As fuel prices and other related cost concerns make truck-based freight shipments an increasingly expensive option in certain instances, companies can use automated data collection software and other supply chain optimization strategies to streamline shipments and reduce expenditure.
In the United States, a quality interstate highway infrastructure and affordable fuel prices have long made tractor trailers the go-to domestic shipping option for many firms. According to the American Truckings Association, close to 70 percent of all goods shipped in the country were transported by truck. In comparison to other transportation modes such as barge, air and railroad, trucking is a more versatile, affordable and dependable option in many instances.
However, that paradigm may be changing. Due in part to rising fuel and tax costs, trucking is no longer the default shipping option it once was. According to the U.S. Energy Information Administration, a gallon of diesel fuel now is worth approximately $3.87, with prices topping $4 in some parts of the country. In comparison, diesel fuel prices averaged $1.42 in June 2003.
Although this price rise may not seem like much when average inflation rates are taken into account, the ATA reported that the average long-haul truck driver traverses 500 miles in a given day and log between 100,000 and 110,000 miles on the road each year. Furthermore, Supply Chain Digital reported that the average large shipping truck gets around seven miles per gallon. With prices hovering around $4 per gallon in many parts of the United States, the typical truck driver can expect to spend approximately $1,200 to travel 1,500 miles.
"Rising gas prices are unwelcome news for every vehicle owner, but they are especially a cause for concern for businesses that use trucks to transport goods," Supply Chain Digital said. "The trucking industry has always been competitive and saturated, and the increase in gas prices is suffocating many trucking companies, forcing some of them to close down."
Increasing tax costs also serve to make trucking a less cost effective shipping option in certain instances. The EIA noted that for every dollar spent on diesel fuel in the country, approximately 12 cents goes toward taxes. The ATA noted that big rigs pay approximately $18,000 annually in related taxes. As governments around the country further look toward increasing fuel taxes as a way to replenish public coffers, the costs associated with sending goods via truck becomes even greater.
Using Automated Data Collection Software to Get the Whole Picture
Although a number of factors are making truck-based shipping less cost efficient than ever, companies should not automatically assume that tractor trailers should play no part in their supply chain optimization strategy. Rather, businesses just need to become smarter about their shipment decisions and use automated data collection software more intelligently.
As Supply Chain Digital noted, the dollar figures associated with trucking are largely reliant on distance. While a truck may not be the most budget-friendly option for sending a shipment of goods from New York City to Los Angeles, it could still be the best way to transport that same shipment from New York City to Boston, for example.
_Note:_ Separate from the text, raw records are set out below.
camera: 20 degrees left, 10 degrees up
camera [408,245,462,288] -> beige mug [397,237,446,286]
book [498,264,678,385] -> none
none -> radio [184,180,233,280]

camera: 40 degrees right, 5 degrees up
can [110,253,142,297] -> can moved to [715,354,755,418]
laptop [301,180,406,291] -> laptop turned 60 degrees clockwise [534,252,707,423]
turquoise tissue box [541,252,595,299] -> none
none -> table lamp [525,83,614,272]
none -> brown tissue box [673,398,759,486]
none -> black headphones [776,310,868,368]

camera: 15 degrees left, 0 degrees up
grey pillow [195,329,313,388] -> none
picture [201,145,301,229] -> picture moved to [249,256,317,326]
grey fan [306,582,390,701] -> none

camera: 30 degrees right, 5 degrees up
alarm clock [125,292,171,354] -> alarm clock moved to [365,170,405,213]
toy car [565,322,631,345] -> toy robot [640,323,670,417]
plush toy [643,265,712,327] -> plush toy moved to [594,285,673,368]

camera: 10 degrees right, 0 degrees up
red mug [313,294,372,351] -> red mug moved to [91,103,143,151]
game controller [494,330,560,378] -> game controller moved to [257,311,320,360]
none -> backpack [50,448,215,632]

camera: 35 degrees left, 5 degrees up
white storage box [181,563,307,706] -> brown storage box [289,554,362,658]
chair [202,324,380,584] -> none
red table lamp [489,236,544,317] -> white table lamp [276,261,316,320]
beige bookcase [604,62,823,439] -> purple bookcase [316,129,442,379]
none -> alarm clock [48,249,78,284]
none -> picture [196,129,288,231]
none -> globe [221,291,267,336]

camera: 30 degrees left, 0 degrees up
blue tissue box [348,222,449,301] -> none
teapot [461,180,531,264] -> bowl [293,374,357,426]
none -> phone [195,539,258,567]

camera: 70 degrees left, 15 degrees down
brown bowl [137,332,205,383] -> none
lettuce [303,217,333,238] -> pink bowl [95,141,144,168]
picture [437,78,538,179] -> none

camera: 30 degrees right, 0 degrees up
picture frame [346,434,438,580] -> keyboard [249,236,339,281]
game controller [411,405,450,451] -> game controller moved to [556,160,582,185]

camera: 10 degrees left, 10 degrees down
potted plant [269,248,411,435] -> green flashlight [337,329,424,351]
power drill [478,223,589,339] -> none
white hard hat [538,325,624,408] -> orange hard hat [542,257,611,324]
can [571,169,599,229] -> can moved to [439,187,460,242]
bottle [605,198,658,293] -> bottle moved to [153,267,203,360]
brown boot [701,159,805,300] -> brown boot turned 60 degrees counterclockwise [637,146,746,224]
Unless the business utilized automated data collection software or other supply chain optimization strategies to take into account all of the variables that affect related costs, decision makers have no way of quantifiably knowing if a shipping option is the most prudent one available.
In addition, companies should also use data collection software to compare different supply chain partners. While issues such as rising fuel costs affect every trucker, the weight of its effect varies by supplier. For instance, Supply Chain Digital reported that some trucking companies have attempted to invest in more fuel efficient vehicles as diesel prices rise. As a result, doing business with these companies would not cost the same as would partnering with industry standard firms, yet again illustrating the benefits of a data collection system that lets organizations look at every variable affecting corporate decision-making policies.
Yet another key variable affecting shipment decisions is the type of good being transported, the news source stated. For example, while perishable food items may be best suited for air shipments because those parcels need to quickly go from farm to market, goods like aerosol cans are not suited for plans due to explosion worries. With an automated data collection system in place, though, a company could quickly and easily determine if a particular shipping method is ill suited for a specific item and then make an alternative decision in real time.